### Task instructions
From the entries below, report only the number of lines that contain the word "ràng".
### Exercise inputs
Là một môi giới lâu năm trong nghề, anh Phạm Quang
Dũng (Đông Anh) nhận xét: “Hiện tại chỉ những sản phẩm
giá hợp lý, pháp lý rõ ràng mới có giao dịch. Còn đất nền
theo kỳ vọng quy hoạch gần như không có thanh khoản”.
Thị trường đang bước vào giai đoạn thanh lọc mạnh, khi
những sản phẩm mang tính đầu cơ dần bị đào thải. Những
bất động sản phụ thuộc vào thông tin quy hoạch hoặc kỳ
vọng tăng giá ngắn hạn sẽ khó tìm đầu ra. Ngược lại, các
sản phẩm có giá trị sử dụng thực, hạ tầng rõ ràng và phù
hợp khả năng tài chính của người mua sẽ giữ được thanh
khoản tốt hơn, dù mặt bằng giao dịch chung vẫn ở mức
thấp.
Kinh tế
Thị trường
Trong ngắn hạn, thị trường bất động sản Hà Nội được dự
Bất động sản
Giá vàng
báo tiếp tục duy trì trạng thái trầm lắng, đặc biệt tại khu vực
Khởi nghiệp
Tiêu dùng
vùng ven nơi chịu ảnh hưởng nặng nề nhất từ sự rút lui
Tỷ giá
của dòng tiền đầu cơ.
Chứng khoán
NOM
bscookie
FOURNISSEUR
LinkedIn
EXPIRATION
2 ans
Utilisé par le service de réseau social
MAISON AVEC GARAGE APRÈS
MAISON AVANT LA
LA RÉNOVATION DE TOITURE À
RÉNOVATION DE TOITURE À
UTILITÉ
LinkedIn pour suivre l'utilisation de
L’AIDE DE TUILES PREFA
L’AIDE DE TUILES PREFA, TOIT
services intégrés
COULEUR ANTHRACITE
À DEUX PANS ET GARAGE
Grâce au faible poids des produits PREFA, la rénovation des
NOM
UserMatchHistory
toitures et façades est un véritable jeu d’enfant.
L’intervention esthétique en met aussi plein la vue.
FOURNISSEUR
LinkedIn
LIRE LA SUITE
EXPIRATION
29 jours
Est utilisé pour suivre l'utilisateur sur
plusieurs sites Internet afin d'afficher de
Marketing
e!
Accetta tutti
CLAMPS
######
### Exercise solution
2